The type locality for this species is Silhouette Island. It also occurs on Mahé. Up to 1999 there were only 34 known specimens in collections.

==Description==
The species gives live birth rather than laying eggs. The newborn snails are yellow in color. Juvenile snails are also yellow with crimson tentacles. Adult snails are dark brown, but Martens (1898) described the body as red.

The reproductive anatomy and radula have been described by J. Gerlach & A. C. van Bruggen (1999). The formula of the radula is 29 + 1 + 29. Salivary glands are bilobed.

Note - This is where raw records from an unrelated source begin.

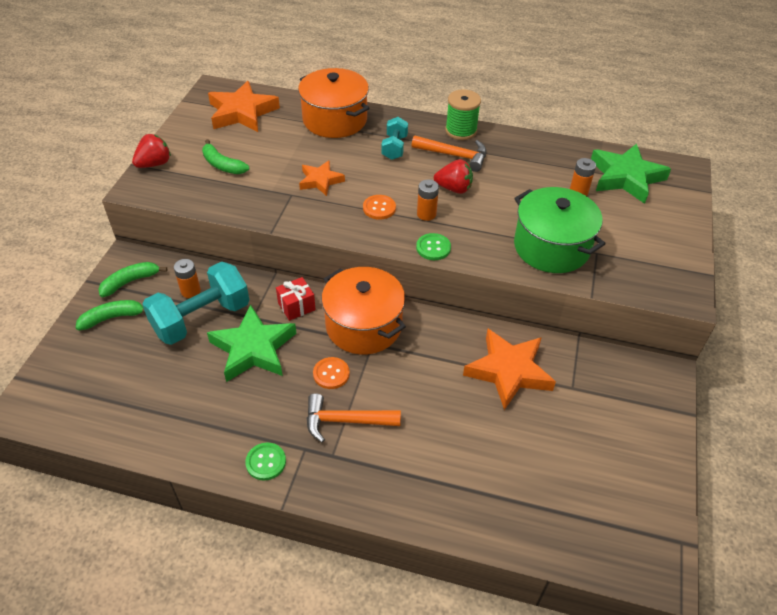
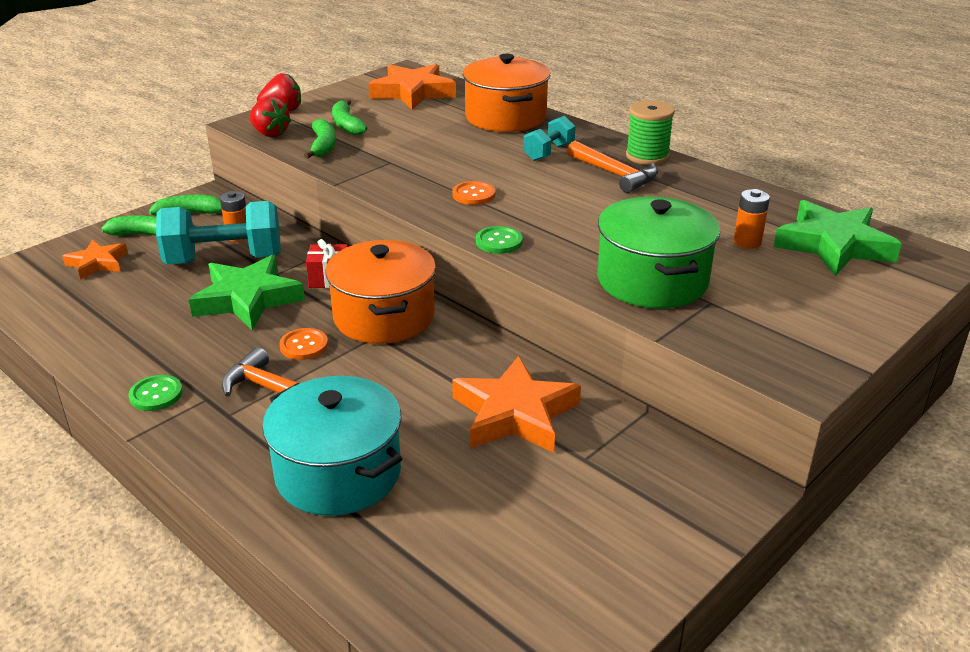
camera: 30 degrees right, 15 degrees down
(225, 194) = (323, 146): none -> green banana
(320, 181) = (434, 159): orange star -> orange star (98, 263)
(426, 214) = (523, 213): orange battery -> none
(443, 467) = (338, 473): none -> turquoise pot
(454, 188) = (582, 200): red strawberry -> red strawberry (270, 134)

The color of the shell is a tan brown. The width of the shell is 5.3-6.5 mm. The height of the shell is 11.0-14.0 mm. The shape of the shell is bulimoid. The shell has 6.75-7.75 whorls. There is no spiral sculpture on the shell.

| juvenile shell | subadult shell | adult shell |

The only other species of Edentulina on the Seychelles is Edentulina dussumieri, which is the most abundant streptaxid snail there. Edentulina moreleti is smaller than Edentulina dussumieri which is over 14 mm in shell height, and Edentulina dussumieri has spiral sculpture on the shell.

==Ecology==
Edentulina moreleti inhabits habitats with high humidity and with many Dracaena reflexa plants. The population density of this species is low: about 160 individuals at locality area of 2 ha. Edentulina moreleti is ovo-viviparous.

Edentulina moreleti is the only known herbivorous streptaxid. Other Streptaxidae are carnivorous. Edentulina moreleti probably feeds on algae and decomposing plants, that occur on leaves of Dracaena reflexa. They can be fed with carrot, apple and decomposing leaves in captivity.